FAISS index built with 5 vectors


In [12]:
from transformers import DPRQuestionEncoder, DPRQuestionEncoderTokenizer

question_encoder = DPRQuestionEncoder.from_pretrained("facebook/dpr-question_encoder-single-nq-base")
question_tokenizer = DPRQuestionEncoderTokenizer.from_pretrained("facebook/dpr-question_encoder-single-nq-base")

def retrieve_documents(question, k=3):
    inputs = question_tokenizer(question, return_tensors="pt")
    with torch.no_grad():
        question_emb = question_encoder(**inputs).pooler_output.cpu().numpy()
    distances, indices = index.search(question_emb, k)
    return [corpus[i] for i in indices[0]]


Some weights of the model checkpoint at facebook/dpr-question_encoder-single-nq-base were not used when initializing DPRQuestionEncoder: ['question_encoder.bert_model.pooler.dense.bias', 'question_encoder.bert_model.pooler.dense.weight']
- This IS expected if you are initializing DPRQuestionEncoder from the checkpoint of a model trained on another task or with another architecture (e.g. initializing a BertForSequenceClassification model from a BertForPreTraining model).
- This IS NOT expected if you are initializing DPRQuestionEncoder from the checkpoint of a model that you expect to be exactly identical (initializing a BertForSequenceClassification model from a BertForSequenceClassification model).


In [13]:

question = "Who discovered gravity?"
top_docs = retrieve_documents(question)
for i, doc in enumerate(top_docs):
    print(f"[Doc {i+1}]:", doc[:200], "\n")

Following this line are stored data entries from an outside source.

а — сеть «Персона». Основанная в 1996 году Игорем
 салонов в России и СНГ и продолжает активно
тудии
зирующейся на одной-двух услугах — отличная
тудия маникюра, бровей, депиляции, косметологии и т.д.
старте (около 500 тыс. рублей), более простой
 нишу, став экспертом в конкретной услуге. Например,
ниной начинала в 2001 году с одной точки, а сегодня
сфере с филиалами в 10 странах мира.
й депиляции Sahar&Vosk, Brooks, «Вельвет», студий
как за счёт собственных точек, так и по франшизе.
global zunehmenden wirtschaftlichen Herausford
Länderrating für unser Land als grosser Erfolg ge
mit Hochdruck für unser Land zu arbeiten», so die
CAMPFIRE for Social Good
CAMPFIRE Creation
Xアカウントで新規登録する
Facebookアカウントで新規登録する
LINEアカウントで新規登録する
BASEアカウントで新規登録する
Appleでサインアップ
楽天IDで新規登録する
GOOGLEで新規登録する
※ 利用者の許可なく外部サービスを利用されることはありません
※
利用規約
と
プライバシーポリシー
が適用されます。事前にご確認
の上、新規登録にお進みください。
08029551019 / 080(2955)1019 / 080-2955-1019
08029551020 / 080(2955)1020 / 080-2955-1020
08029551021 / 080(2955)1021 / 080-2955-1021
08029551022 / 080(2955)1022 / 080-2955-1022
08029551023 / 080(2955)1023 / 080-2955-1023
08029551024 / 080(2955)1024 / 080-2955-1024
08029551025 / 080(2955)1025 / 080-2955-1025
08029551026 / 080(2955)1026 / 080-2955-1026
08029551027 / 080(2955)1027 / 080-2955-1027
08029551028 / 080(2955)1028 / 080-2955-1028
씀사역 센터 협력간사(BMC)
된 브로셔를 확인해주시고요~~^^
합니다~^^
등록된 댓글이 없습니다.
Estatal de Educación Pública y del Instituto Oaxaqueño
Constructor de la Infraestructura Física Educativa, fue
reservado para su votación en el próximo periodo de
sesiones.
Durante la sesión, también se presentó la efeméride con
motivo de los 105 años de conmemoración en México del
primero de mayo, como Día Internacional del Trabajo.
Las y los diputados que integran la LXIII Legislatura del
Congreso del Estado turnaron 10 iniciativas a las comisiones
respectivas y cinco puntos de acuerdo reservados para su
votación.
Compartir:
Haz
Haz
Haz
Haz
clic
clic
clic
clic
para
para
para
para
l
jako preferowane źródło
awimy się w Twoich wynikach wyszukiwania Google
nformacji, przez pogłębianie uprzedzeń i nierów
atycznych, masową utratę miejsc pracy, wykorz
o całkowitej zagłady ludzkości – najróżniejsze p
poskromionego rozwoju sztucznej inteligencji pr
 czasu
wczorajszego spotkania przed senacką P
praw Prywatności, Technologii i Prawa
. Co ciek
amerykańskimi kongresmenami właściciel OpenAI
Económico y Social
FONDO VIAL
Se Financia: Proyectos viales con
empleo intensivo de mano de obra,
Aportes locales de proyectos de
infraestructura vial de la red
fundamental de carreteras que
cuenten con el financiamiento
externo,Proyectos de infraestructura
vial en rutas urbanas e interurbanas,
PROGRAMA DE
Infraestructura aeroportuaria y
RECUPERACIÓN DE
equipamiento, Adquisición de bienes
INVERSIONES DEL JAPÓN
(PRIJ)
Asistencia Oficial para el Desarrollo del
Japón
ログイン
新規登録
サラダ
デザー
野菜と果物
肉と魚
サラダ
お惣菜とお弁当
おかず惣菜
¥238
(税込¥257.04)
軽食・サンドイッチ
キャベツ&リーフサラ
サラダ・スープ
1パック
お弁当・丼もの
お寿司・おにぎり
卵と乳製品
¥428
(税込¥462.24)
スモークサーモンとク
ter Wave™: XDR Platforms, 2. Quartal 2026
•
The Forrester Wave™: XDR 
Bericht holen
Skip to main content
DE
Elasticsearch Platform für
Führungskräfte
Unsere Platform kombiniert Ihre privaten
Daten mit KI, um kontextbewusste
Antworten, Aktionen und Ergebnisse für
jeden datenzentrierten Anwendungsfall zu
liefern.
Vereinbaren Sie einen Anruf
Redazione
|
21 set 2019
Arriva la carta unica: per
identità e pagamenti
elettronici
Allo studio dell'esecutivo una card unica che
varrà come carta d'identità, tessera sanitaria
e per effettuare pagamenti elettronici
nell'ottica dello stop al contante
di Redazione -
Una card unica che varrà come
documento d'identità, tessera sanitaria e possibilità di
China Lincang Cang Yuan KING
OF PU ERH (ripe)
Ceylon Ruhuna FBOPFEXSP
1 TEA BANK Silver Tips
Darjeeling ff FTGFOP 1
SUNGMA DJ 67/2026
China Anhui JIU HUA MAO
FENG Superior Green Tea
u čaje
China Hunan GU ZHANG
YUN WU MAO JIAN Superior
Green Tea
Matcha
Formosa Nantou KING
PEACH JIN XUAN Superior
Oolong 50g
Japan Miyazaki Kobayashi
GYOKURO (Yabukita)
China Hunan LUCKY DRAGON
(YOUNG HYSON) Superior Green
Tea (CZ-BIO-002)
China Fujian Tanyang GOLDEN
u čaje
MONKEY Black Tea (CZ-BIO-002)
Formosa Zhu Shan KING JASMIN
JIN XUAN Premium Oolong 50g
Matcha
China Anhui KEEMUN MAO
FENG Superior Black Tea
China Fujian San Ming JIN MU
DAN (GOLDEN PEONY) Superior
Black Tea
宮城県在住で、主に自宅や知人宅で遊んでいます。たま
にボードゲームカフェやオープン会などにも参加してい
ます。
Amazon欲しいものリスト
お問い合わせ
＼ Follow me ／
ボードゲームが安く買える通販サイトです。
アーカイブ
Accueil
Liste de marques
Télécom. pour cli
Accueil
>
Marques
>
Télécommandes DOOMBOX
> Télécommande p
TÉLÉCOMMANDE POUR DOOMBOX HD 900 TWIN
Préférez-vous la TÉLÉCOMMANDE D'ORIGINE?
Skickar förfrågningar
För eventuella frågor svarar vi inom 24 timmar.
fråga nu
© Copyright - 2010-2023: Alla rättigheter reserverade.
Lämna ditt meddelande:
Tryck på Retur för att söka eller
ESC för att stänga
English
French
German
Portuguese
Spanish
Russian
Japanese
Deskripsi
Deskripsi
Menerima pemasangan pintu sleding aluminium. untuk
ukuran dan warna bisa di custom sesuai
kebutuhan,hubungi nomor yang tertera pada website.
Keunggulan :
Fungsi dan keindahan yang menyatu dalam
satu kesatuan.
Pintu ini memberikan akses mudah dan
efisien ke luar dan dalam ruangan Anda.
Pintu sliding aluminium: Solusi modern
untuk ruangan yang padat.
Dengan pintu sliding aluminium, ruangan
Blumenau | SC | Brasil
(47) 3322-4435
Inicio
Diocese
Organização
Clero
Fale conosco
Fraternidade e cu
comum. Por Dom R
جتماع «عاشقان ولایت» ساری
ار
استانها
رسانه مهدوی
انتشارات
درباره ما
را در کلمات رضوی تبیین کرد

[Doc 1]: Isaac Newton formulated the laws of motion and universal gravitation. 

[Doc 2]: Python is a popular programming language used in AI and web development. 

[Doc 3]: Mahatma Gandhi led India to independence through non-violent resistance. 



In [15]:
from transformers import BartTokenizer, BartForConditionalGeneration

bart_tokenizer = BartTokenizer.from_pretrained("facebook/bart-large")
bart_model = BartForConditionalGeneration.from_pretrained("facebook/bart-large")

def generate_answer(question, documents):
    inputs = [question + " </s> " + doc for doc in documents]
    input_text = " </s> ".join(inputs)
    input_tokens = bart_tokenizer([input_text], return_tensors="pt", truncation=True, padding=True, max_length=1024)

    with torch.no_grad():
        outputs = bart_model.generate(**input_tokens, max_length=100, num_beams=4, early_stopping=True)

    return bart_tokenizer.decode(outputs[0], skip_special_tokens=True)


In [17]:
answer = generate_answer(question, top_docs)
print("\n Final Answer:\n", answer)


 Final Answer:
 Who discovered gravity?  Isaac Newton formulated the laws of motion and universal gravitation.  Who invented the computer?